Bancaja who reduced loan to values to 60% at end of last year and removed interest only have in recent days said that they can consider on a case-by-case basis up to 65% loan to value for non-resident mortgages. This relaxation is possibly in response to a collapse of their non-resident applications and reverses a trend for them of increasingly tightening criteria’s.

Deutsche bank also announced last week that they have relaxed their criteria from 50% loan to value to 60% for non-residents.

Sol Bank conversely have; whilst keeping their 70% option; increased rates. They have incorporated a first year rate of 2.75% followed by Euribor plus 1.15% this is up from the previous 0.95% above Euribor with no first year rate incorporated.

It remains the case with all the banks with the exception of Lloyds/Halifax that life insurance is being insisted on. All Spanish banks need to cross sell other products to prop up incomes and profitability and whilst it is not legal to insist on other products are now digging in their heels whenever approving a loan. Most Spanish Banks have no access to wholesale funds to provide loans so are very reliant on lending the deposits they have and profit from other income streams.  It is also still the case that even where funds come from wholesale markets the price the banks have to pay for this money and the rates they can charge leave little actual short-term profit on lending.

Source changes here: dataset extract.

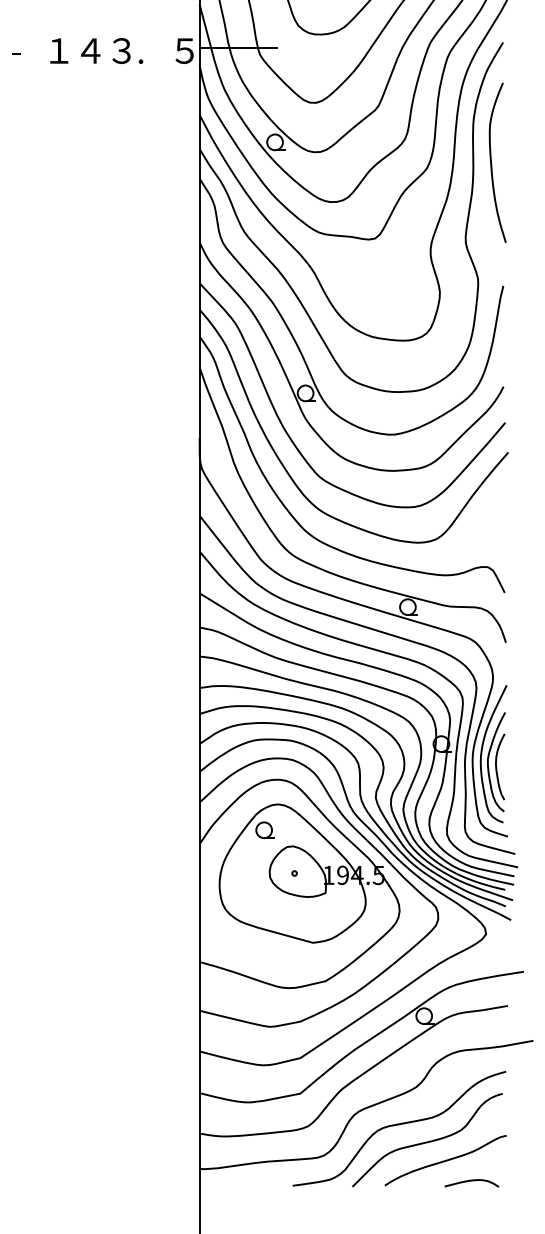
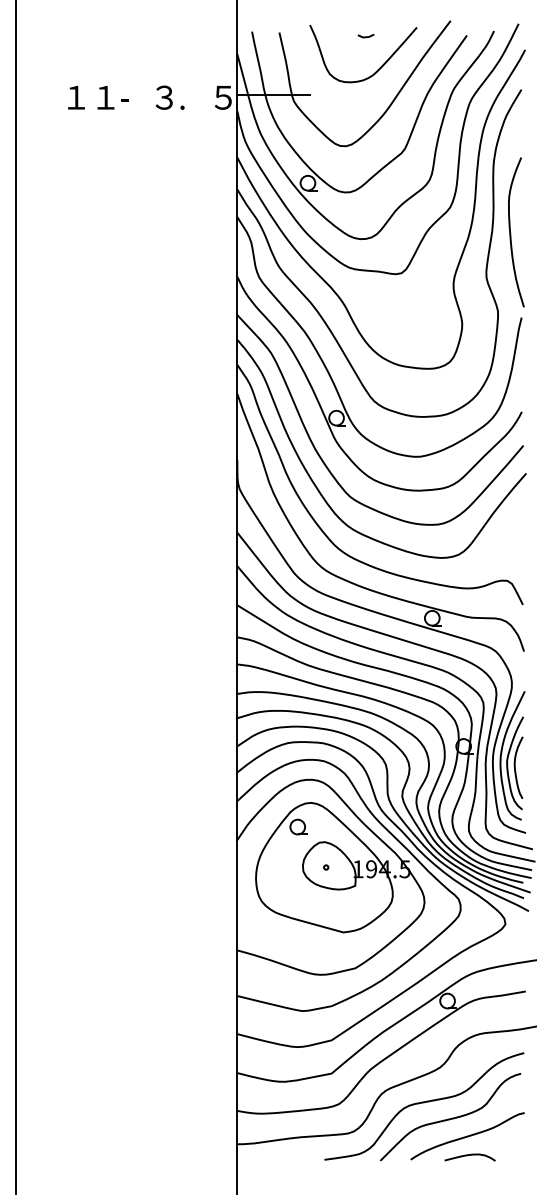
text: (24, 50) -> (73, 97), - -> １
text: (87, 50) -> (132, 97), ４ -> -
curve: (492, 164) -> (511, 233), moved
curve: (471, 1181) -> (469, 1155), moved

More and more banks are starting to offer special mortgage terms for clients buying bank stock although promotion of this remains poor except where banks are promoting the offers to Spanish Nationals.

The trend for Euribor rates last month was upward and whilst these increases are very very small we seem to have hit the bottom on the Euribors with the trend of downward movement at the very least stalling. This does not mean we will see big increases in the various Euribor rates but small and steady increase across the board during the next few months.

All in all the news is a mixed bag with some positives and some negatives. I suspect this trend will continue as each bank assesses their own current market position and balance sheet strength with no clear consensus amongst banks as to the overall way the market is moving.